ASSIGNED TASK – Below is a listing. Copy the lines of it verbatim, beginning at the line that contains "### 13\. COLONIAL" and continuing through the line that contains "(Feb. 1993): 2-3.".

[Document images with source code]
..............................

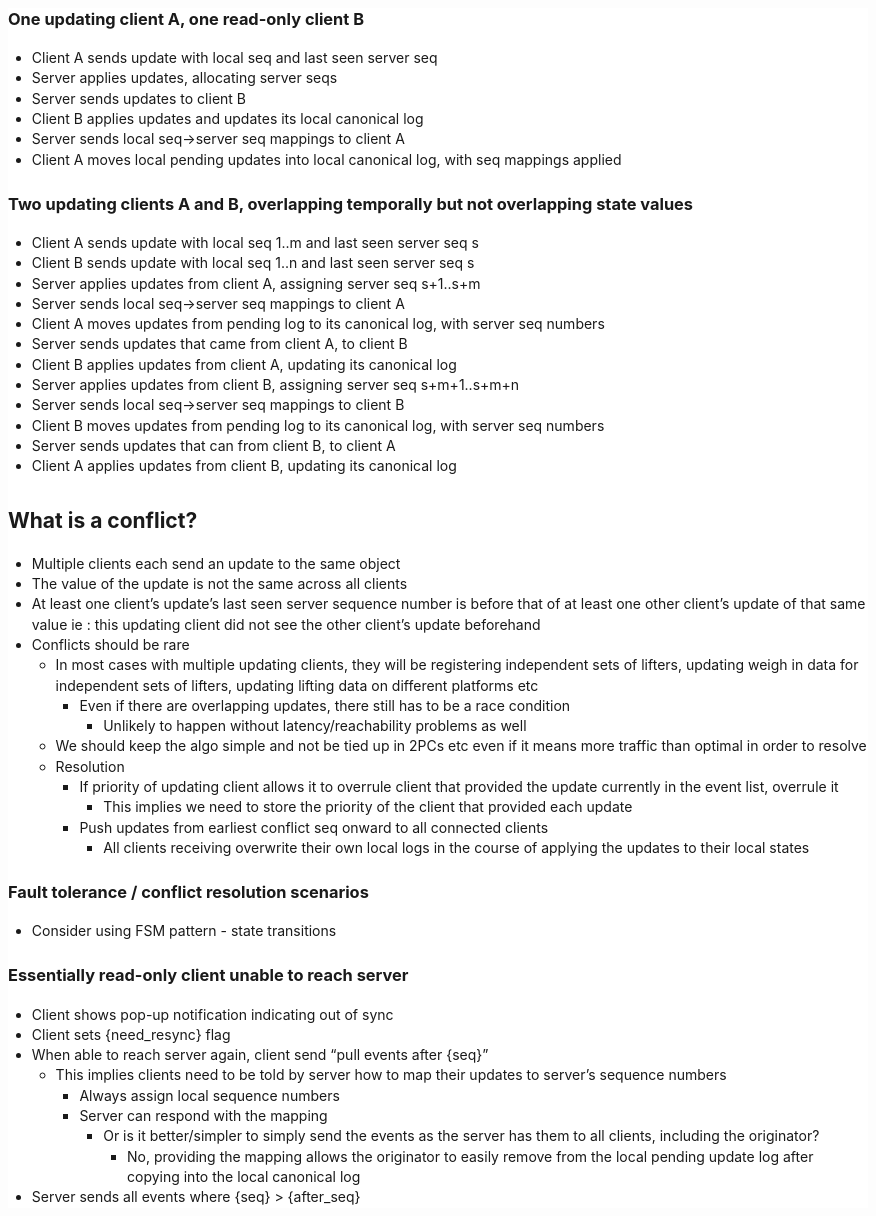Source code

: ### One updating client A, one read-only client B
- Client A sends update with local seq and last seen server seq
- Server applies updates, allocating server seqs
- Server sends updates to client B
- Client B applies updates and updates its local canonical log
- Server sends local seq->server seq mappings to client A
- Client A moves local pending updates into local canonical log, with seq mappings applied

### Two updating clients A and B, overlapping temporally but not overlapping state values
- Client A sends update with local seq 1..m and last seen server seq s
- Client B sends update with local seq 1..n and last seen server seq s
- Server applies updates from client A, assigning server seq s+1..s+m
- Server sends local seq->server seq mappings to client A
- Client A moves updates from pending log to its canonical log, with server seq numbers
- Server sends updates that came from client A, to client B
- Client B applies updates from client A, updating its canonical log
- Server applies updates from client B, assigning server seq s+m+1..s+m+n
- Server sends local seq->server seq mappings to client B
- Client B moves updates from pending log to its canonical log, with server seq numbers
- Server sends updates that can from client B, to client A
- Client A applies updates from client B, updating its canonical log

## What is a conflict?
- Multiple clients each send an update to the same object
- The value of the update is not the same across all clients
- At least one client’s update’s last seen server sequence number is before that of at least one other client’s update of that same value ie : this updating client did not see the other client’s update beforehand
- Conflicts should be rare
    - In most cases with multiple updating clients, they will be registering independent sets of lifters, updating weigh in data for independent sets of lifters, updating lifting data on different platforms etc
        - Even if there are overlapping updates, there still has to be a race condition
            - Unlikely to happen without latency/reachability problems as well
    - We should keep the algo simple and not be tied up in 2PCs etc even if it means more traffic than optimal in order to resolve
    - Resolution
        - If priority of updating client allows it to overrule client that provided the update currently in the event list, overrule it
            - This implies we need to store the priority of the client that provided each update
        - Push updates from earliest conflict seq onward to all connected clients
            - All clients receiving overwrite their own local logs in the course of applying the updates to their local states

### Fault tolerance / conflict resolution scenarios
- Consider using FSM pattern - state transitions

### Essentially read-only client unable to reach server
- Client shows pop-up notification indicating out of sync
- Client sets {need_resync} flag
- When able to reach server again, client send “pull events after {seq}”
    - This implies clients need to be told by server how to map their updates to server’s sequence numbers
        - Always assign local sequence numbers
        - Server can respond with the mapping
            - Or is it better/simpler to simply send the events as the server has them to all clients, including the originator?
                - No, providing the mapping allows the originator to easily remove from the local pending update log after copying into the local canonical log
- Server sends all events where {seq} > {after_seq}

..............................

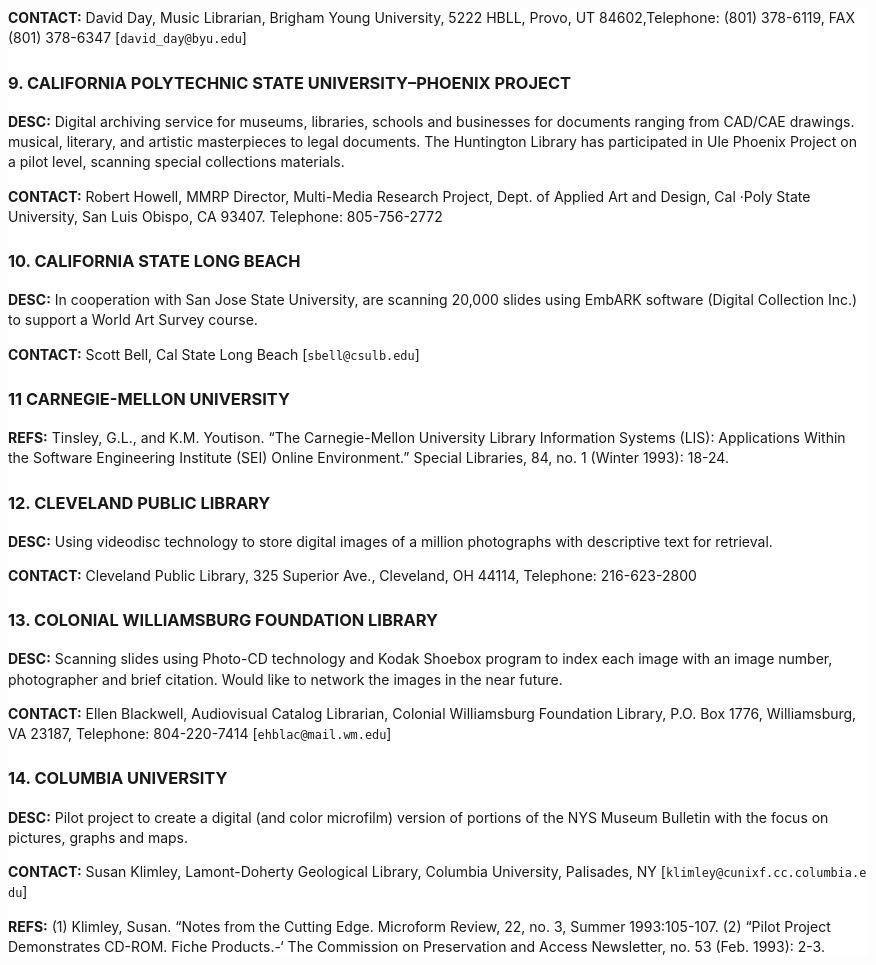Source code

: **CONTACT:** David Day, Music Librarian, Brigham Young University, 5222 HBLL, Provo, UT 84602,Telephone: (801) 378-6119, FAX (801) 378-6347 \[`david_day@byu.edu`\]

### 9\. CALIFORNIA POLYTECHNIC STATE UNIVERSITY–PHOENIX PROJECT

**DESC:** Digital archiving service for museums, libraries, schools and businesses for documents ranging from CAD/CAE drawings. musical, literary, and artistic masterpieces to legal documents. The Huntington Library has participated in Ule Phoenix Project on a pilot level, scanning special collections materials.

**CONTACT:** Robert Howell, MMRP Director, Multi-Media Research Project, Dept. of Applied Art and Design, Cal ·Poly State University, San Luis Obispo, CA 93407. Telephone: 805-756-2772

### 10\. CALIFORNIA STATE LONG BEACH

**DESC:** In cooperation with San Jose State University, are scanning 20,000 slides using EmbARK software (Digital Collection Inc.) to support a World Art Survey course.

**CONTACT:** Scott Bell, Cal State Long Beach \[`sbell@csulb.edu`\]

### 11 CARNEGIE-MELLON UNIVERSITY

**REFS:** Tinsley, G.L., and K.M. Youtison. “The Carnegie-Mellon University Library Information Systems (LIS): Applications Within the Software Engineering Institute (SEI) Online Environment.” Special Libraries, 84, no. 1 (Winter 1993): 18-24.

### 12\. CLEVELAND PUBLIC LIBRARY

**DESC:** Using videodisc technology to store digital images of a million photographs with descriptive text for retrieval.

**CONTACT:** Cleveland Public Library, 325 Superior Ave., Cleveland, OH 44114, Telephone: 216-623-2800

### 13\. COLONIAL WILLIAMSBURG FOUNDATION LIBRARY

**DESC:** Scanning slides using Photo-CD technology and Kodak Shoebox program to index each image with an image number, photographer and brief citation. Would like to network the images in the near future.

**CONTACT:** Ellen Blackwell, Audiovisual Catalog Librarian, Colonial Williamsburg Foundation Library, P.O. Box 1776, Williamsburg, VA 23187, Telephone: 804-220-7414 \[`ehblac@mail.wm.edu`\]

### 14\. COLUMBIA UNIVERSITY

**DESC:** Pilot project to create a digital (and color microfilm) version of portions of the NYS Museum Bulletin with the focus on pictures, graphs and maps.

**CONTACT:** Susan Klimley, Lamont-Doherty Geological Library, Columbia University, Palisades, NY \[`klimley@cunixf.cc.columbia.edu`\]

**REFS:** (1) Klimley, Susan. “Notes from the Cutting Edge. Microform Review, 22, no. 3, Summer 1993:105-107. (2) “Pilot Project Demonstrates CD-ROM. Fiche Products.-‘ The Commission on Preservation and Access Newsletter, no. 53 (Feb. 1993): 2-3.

..............................

ANSWER SPACE –
### 13\. COLONIAL WILLIAMSBURG FOUNDATION LIBRARY

**DESC:** Scanning slides using Photo-CD technology and Kodak Shoebox program to index each image with an image number, photographer and brief citation. Would like to network the images in the near future.

**CONTACT:** Ellen Blackwell, Audiovisual Catalog Librarian, Colonial Williamsburg Foundation Library, P.O. Box 1776, Williamsburg, VA 23187, Telephone: 804-220-7414 \[`ehblac@mail.wm.edu`\]

### 14\. COLUMBIA UNIVERSITY

**DESC:** Pilot project to create a digital (and color microfilm) version of portions of the NYS Museum Bulletin with the focus on pictures, graphs and maps.

**CONTACT:** Susan Klimley, Lamont-Doherty Geological Library, Columbia University, Palisades, NY \[`klimley@cunixf.cc.columbia.edu`\]

**REFS:** (1) Klimley, Susan. “Notes from the Cutting Edge. Microform Review, 22, no. 3, Summer 1993:105-107. (2) “Pilot Project Demonstrates CD-ROM. Fiche Products.-‘ The Commission on Preservation and Access Newsletter, no. 53 (Feb. 1993): 2-3.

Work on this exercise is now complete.